13 anon February 28, 2007 at 5:34 pm
 

If it helps, yes I think the scaling down of large pixmaps is slower than usual on X11, but I have no actual metric of interest.

14 Andreas February 28, 2007 at 6:37 pm
 

If you show us metrics, we might be able to fix it. Without metrics, there’s little we can do.

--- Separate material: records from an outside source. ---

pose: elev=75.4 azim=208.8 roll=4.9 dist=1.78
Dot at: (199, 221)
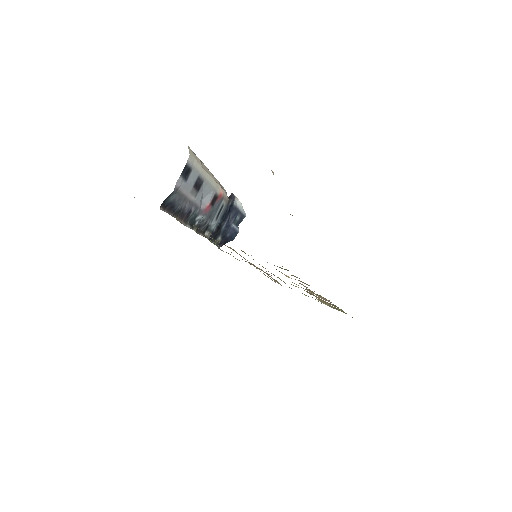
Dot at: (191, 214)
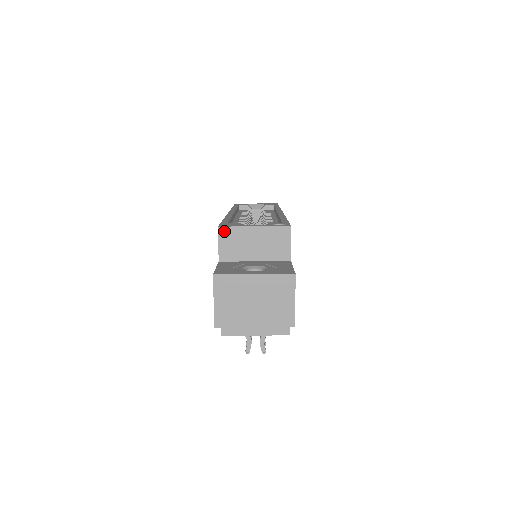
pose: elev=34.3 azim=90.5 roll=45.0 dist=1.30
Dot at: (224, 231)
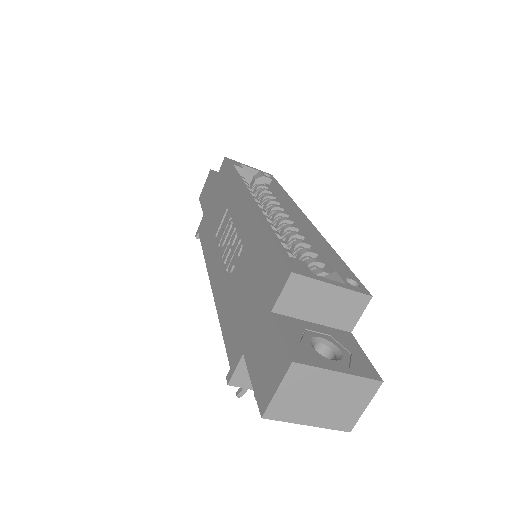
Dot at: (296, 279)
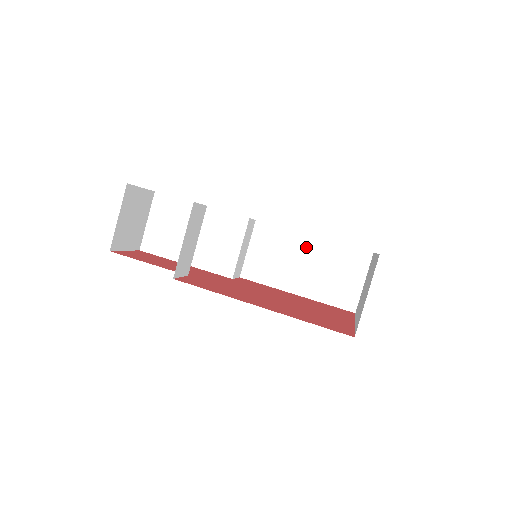
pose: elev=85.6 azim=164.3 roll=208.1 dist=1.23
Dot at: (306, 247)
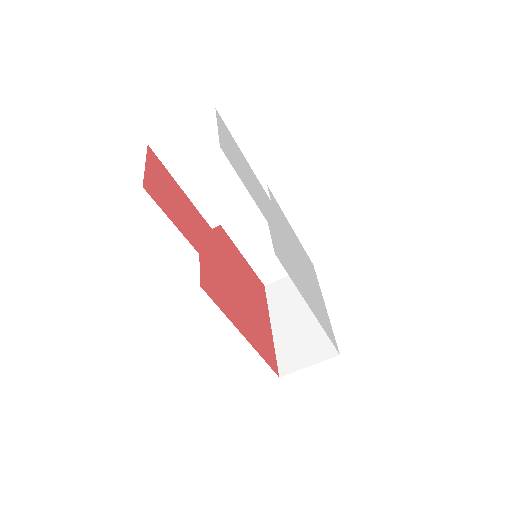
Dot at: occluded
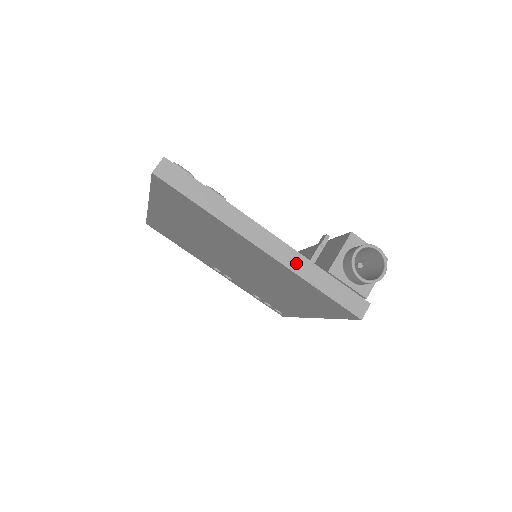
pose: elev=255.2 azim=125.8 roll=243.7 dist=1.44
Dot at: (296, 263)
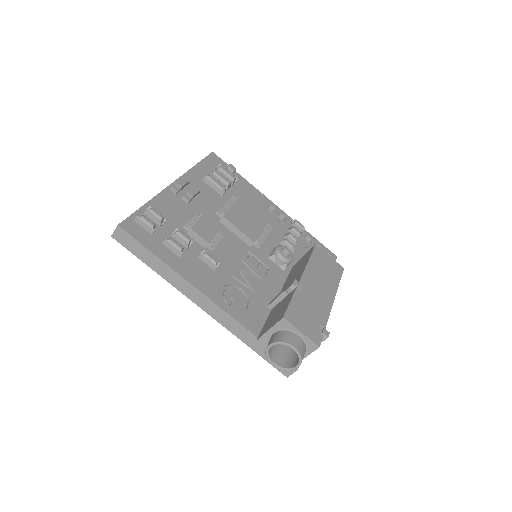
Dot at: (231, 325)
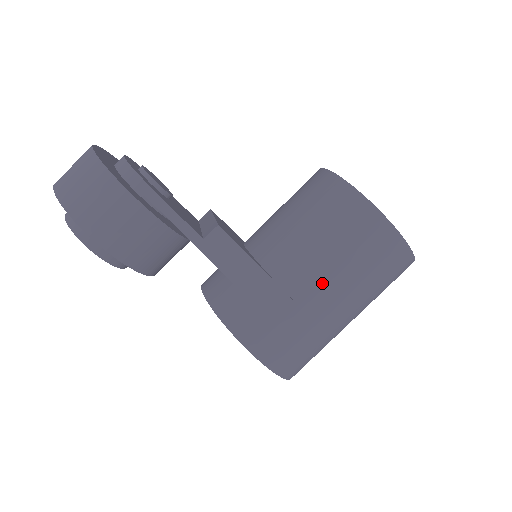
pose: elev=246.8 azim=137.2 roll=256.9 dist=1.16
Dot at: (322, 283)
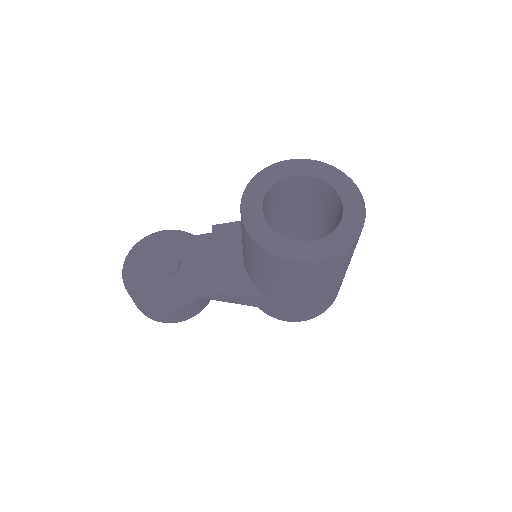
Dot at: (291, 294)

15 Thomas March 6, 2007 at 3:24 pm
 

Hi,

I just checked the performance of the colliding mice demo – and it seems to be quite the same on my machine!
heres an example of 4.3-snapshot (28.02.2007 -btw. there are no snapshots of march???)
51.9 X
38.4 collidingmice

(without any window resizing etc.)

anything I can do about it?

Thomas

16 Andreas March 6, 2007 at 4:48 pm
 

Which platform?

17 Jeremy Friesner March 7, 2007 at 7:27 am
 

Just curious about the ItemIgnoresTransformations flag…. in my app I allow the user to zoom in, which causes everything to be larger, including the text labels. Having big 50-point text labels isn’t terribly useful, and it would be nicer if the text always stayed the same size while everything else magnified as usual. (The text’s location would need to stay the same relative to the other content, of course) Will this flag help me in that regard?

Thanks,
Jeremy

18 Thomas March 7, 2007 at 8:50 am
 

Hi Andreas,

I tested on a SuSE Linux 8.1 (I know old stuff – but that should not influence the performance?), using a GCC 3.2 and Xfree 4.3

Best regards,

Thomas

19 Diego March 7, 2007 at 12:00 pm
 

Jeremy,

I have solved a similar problem (some labels and rectangles need to stay the same size regardless of the zoom factor, however it needs to react to other transformations such as translation), and so far I have solved using a combination of signals triggered when a zoom-in / zoom-out is applied. However, I would like to have a more elegant way of doing so, and I expect that new flag to help me with that task. Andreas, perhaps instead of just one flag (ItemIgnoresTransformations) could it be extended so we can have several independent flags (ItemIgnoresRotation, ItemIgnoresScaling, …)?

Best regards,
Diego

20 Rajesh March 7, 2007 at 12:19 pm
 

I reported a bug in Qt4.2.0
that the background is not drawn completely when you do not call setSceneRect()
Is this bug fixed?

Best regards,

Rajesh

21 Andreas March 7, 2007 at 8:15 pm
 

Jeremy: Yes! This is exactly what the flag does for you.
Diego: No signals necessary, just set this flag. If you need more than this, please file a suggestion.
Rajesh: Have you tried 4.2.3? 4.3.0? 4.4.0? All reported bugs have been fixed for 4.3.0.